World and Nation

‘Mini-Madoffs’ Ran Their Own $100 Million Ponzi Schemes

Their names lack the Dickensian flair of Bernie Madoff, and the money they apparently stole from investors was a small fraction of the $50 billion that Madoff allegedly lost of his clients’ savings.

But the number of other people who have been caught running Ponzi schemes in recent weeks is adding up quickly, so much so that they have earned themselves a nickname: mini-Madoffs.

Some of these schemes have been operating for years, and others are of more recent vintage. But what is causing them to surface now appears to be a combination of a deteriorating economy and heightened skepticism about outsize returns after the revelations about Madoff. That can scare off new clients and cause longtime investors to demand their money back, which brings the charade tumbling down.

“There is no way for a Ponzi to survive given the large number of redemptions and a lack of new investors,” said Stephen J. Obie, the head of enforcement at the Commodity Futures Trading Commission. The agency has experienced a doubling of reported leads to possible Ponzi schemes in the last year, and its enforcement caseload has risen this year.
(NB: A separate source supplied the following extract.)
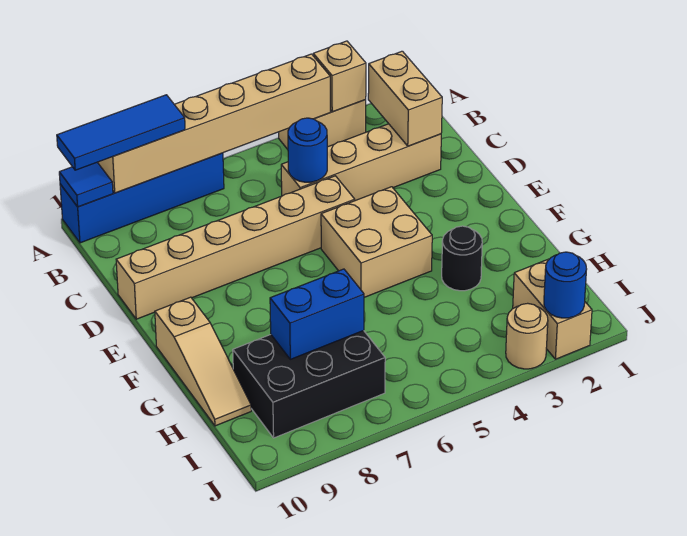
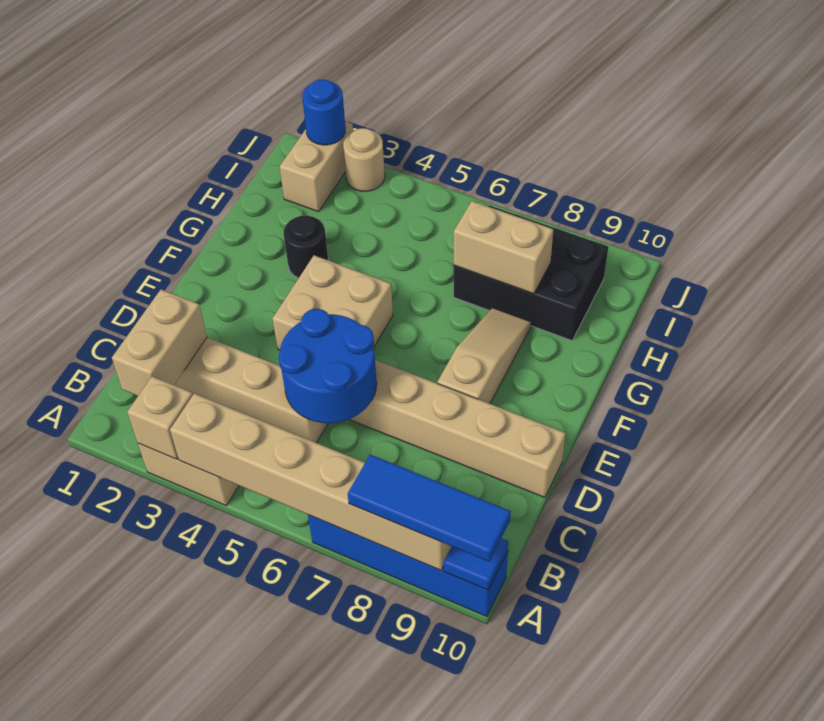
blue round brick C5 level 2 -> blue round brick C5:D6 level 2
tan slope F10:H10 level 1 top F -> tan slope E8:G8 level 1 top E
blue brick H7:H8 level 2 -> tan brick H7:H8 level 2

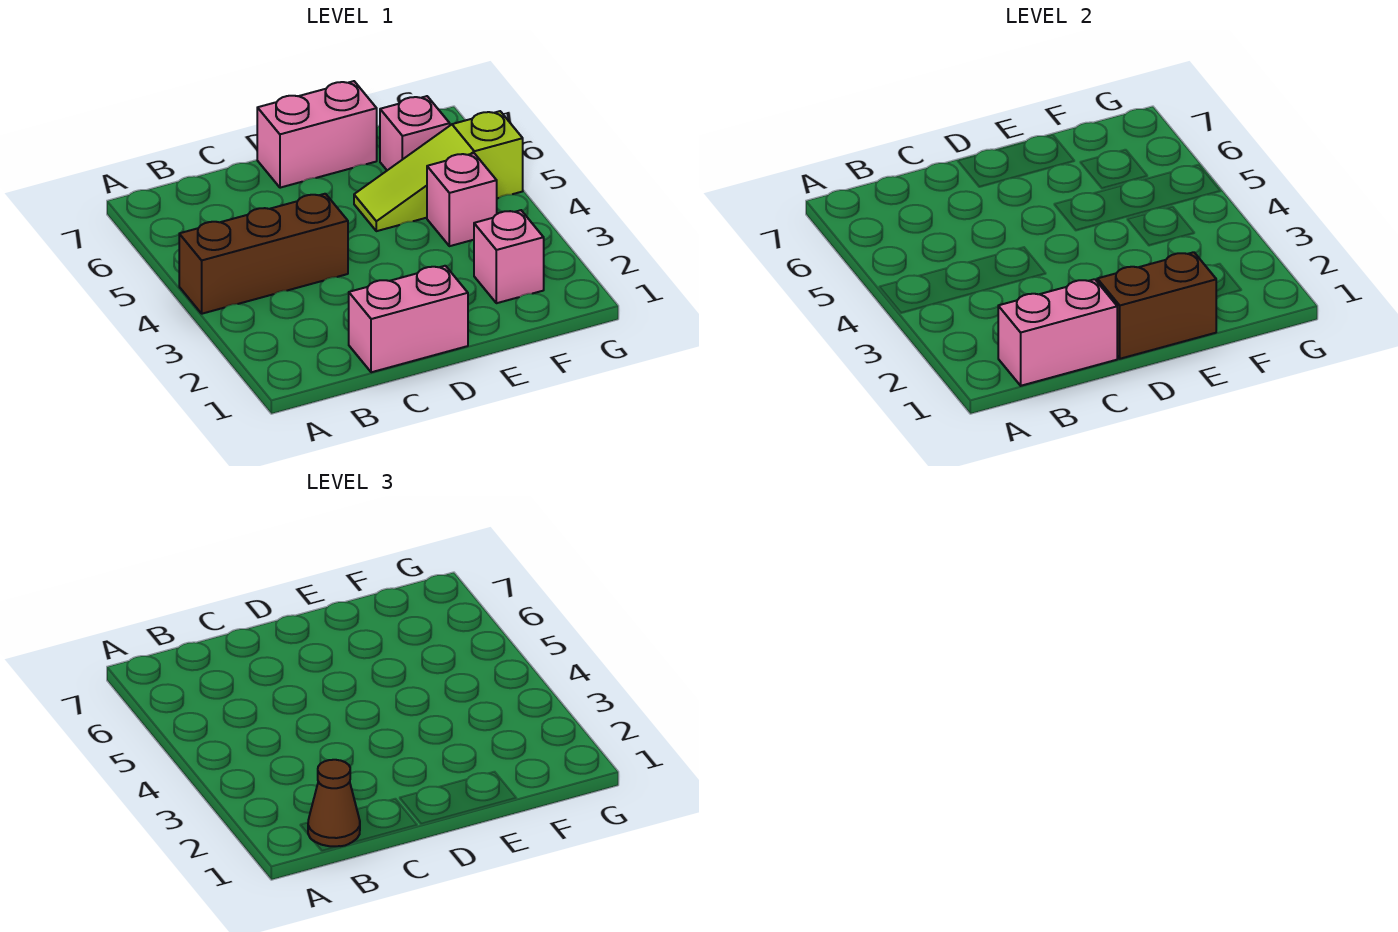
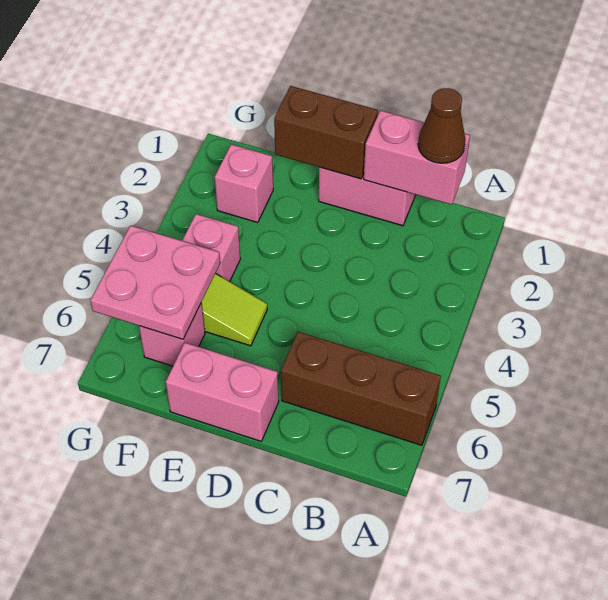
brown brick A4:C4 level 1 -> brown brick A6:C6 level 1
none -> pink plate F5:G6 level 2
On Monday, at a suburban New York train station, Nicholas Cosmo surrendered to federal authorities in connection with a suspected $380 million Ponzi scheme, in which investors paid a minimum of $20,000 for high-yield “private bridge” loans that he had arranged.

Cosmo promised returns of 48 percent to 80 percent a year, and none of his investors apparently minded — or knew — that Cosmo had already been imprisoned for securities fraud. In the end, 1,500 people gave him their money, often through brokers who worked on his behalf.

And in Florida, not far from the Palm Beach clubs where Madoff wooed some of his investors, George L. Theodule, a Haitian immigrant and professed “man of God,” promised churchgoers in a Haitian-American community that he could double their money within 90 days.

He accepted only cash, and despite the too-good-to-be-true sales pitch, he found plenty of investors willing to turn over tens of thousands of dollars.

“The offices were beautiful, and I was told it was a limited liability corporation,” said Reggie Roseme, a deliveryman in Wellington, Fla., who lost his entire savings of $35,000 and now faces foreclosure on his home.